BRETT is given simple tasks, such as putting together two building blocks or a part of a toy plane, without any details about its surroundings. The process takes the unit a while to complete, but it eventually gets it right.
The algorithm controlling BRETT’s functions has a built-in reward system, which is based on how effectively the unit completed the task. Movements which helped BRETT complete his tasks in a faster, more complete way, will score higher and thus register first when completing similar tasks. It’s similar to how humans learn to do things. For example, we know gripping a pen with our thumb, index and middle fingers is easier than just using the thumb and pinky.
This, according to Professor Abbeel, part of Berkeley’s Department of Electrical Engineering and Computer Sciences, is the key to artificial intelligence:
The key is that when a robot is faced with something new, we won’t have to reprogram it. The exact same software, which encodes how the robot can learn, was used to allow the robot to learn all the different tasks we gave it.
This process can take up the three hours to complete if no coordinates are given for the task. If they are, BRETT takes 10 minutes to complete the same task. This time difference shows how long learning something new can take as opposed to repeating an action. Current challenges faced in home and offices are the ever changing environments. Robots struggle to adapt to these new surroundings if the details aren’t pre-programmed.

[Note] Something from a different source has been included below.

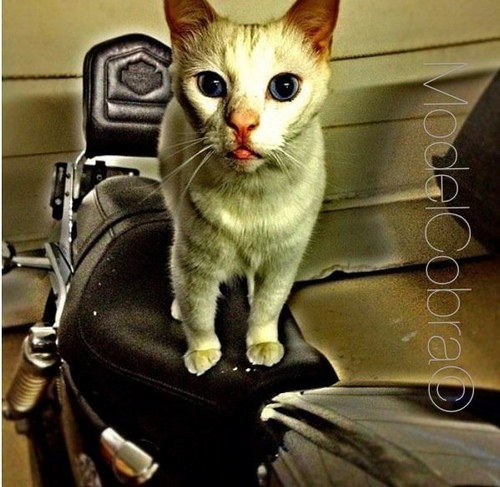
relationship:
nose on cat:
[221, 97, 271, 134] [140, 2, 350, 378]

Berkely researchers decided to base this new way of learning on the human brain, which is called “neural nets”. These systems layer artificial neurons over sensory data. Similar to Siri, this helps robots recognise patterns and categories when receiving data.
Abbeel is optimistic about the progress of this new method:
With more data, you can start learning more complex things. We still have a long way to go before our robots can learn to clean a house or sort laundry, but our initial results indicate that these kinds of deep learning techniques can have a transformative effect in terms of enabling robots to learn complex tasks entirely from scratch. In the next five to 10 years, we may see significant advances in robot learning capabilities through this line of work.